In our chapter 11, Peter goes back to Early Church HQ in Jerusalem to face the music. At this point, the very newly formed Christian church is made up from those with a Jewish heritage. Like Peter, the men were circumcised and observed the laws of Moses. And they weren’t happy.

The scandal for these folk back at base appears to be not so much that Peter had preached to and baptised some uncircumcised Gentiles – which itself ended-up as an emergency council meeting a few chapters later. The scandal was rather that he’d gone into their house and eaten with them. He’d accepted their hospitality, eaten their food.

Reframing

We have to remember that the purity norms that they abided by reinforced the Israelite identity as a people set apart to serve God, to honour God’s law and receive God’s deliverance. Purity was about objects, food, times and people all being in their proper place as ordained by God.

As we see in the NT, much of the struggle of the early church was reframing what it meant to be a community where Israelite and Gentile, rich and poor, male and female could both serve and share a table together. The communal aspect of salvation is an important mark of what the church had to get grips with as the disciples live out their experience of what they think happened at Easter.

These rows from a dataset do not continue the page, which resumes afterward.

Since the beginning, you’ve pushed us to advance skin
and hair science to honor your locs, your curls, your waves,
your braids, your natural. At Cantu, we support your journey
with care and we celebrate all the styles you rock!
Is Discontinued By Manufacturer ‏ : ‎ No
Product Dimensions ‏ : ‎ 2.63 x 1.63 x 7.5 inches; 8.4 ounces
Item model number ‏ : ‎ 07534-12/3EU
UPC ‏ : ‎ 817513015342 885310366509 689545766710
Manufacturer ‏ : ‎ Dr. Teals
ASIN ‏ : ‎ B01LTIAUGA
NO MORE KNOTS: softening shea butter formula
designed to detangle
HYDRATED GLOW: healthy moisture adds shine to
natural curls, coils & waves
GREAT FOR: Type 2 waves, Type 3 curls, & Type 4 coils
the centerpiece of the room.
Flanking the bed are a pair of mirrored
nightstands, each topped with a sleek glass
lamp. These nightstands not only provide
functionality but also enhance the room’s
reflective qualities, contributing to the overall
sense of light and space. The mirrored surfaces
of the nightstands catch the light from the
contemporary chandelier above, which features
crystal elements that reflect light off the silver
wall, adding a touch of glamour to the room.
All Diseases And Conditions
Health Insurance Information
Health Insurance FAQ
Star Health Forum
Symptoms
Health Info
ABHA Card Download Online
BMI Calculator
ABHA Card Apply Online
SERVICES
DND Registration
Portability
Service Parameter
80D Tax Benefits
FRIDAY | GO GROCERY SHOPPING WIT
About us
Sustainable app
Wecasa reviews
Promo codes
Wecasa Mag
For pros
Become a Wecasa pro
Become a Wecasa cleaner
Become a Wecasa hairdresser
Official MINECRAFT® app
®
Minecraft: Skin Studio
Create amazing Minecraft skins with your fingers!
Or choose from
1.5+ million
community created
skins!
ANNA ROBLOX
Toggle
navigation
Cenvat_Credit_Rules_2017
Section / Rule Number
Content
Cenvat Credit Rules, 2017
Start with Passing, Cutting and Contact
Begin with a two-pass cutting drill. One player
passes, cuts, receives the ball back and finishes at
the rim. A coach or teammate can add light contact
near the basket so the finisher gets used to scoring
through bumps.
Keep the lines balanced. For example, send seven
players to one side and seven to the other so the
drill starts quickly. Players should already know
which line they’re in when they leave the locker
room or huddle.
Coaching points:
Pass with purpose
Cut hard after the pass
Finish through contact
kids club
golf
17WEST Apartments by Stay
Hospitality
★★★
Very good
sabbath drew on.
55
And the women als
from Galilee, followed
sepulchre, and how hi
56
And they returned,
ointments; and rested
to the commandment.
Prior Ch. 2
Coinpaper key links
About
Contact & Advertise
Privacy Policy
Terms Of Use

Here Peter is demonstrating that Easter ethic of loving others. That God’s work in humanity extends God’s love to all, not just a select few. Who was I that I would hinder God, Peter says? See God has done a new thing and broken-down barriers. But that doesn’t mean it will be easy as we try to figure out what that means in practice.

Guest rather than host

We often talk about being welcoming and hospitable and how we can be better at it. But this passage throws out a different challenge. Peter went to Cornelius, not the other way round. He could have come up with all sorts of reasons not to. As I asked at the start, how good are we at going out and being a guest rather than a host? Entering the homes or the celebrations of others and sharing food with them, perhaps others with a different cultural background, eating different food or behaving in a different way to what we’re used to?

If we find the idea of that difficult, then we’re clearly in good company. But we need to ask ourselves why? God became human in Jesus and lived with us and ate with us. Is it asking so much for us to do the same?

Wiped away

Finally, in Revelation, we see that there is so much more to come. There is more than we can see now, and it is good. The tears from betrayal and death are wiped away. It’s a passage often used at funerals and gives words of comfort and promise.

We’re told that God will make his home with us and dwells with us. The host becomes our guest. God is our Alpha and Omega – present from our beginning until our end.

In the meantime, as his disciples now, we are charged with being the ongoing visible presence of God in this world. To show love to others as we have been loved ourselves.

In the aftermath of Easter, as Easter people, we need to ask ourselves: how will we be the ongoing visible presence of God, to show each other the all-encompassing love that we ourselves have received, here, in this time and in this place? In a sense, how do we also become both guest and host? Amen

“Guest and host” was delivered by Ian Banks at St John with St Mark’s on the 5th Sunday of Easter, May 18th 2025. It was based on Act 11:1-18, Revelation 21:1-6 and John 13:31-35.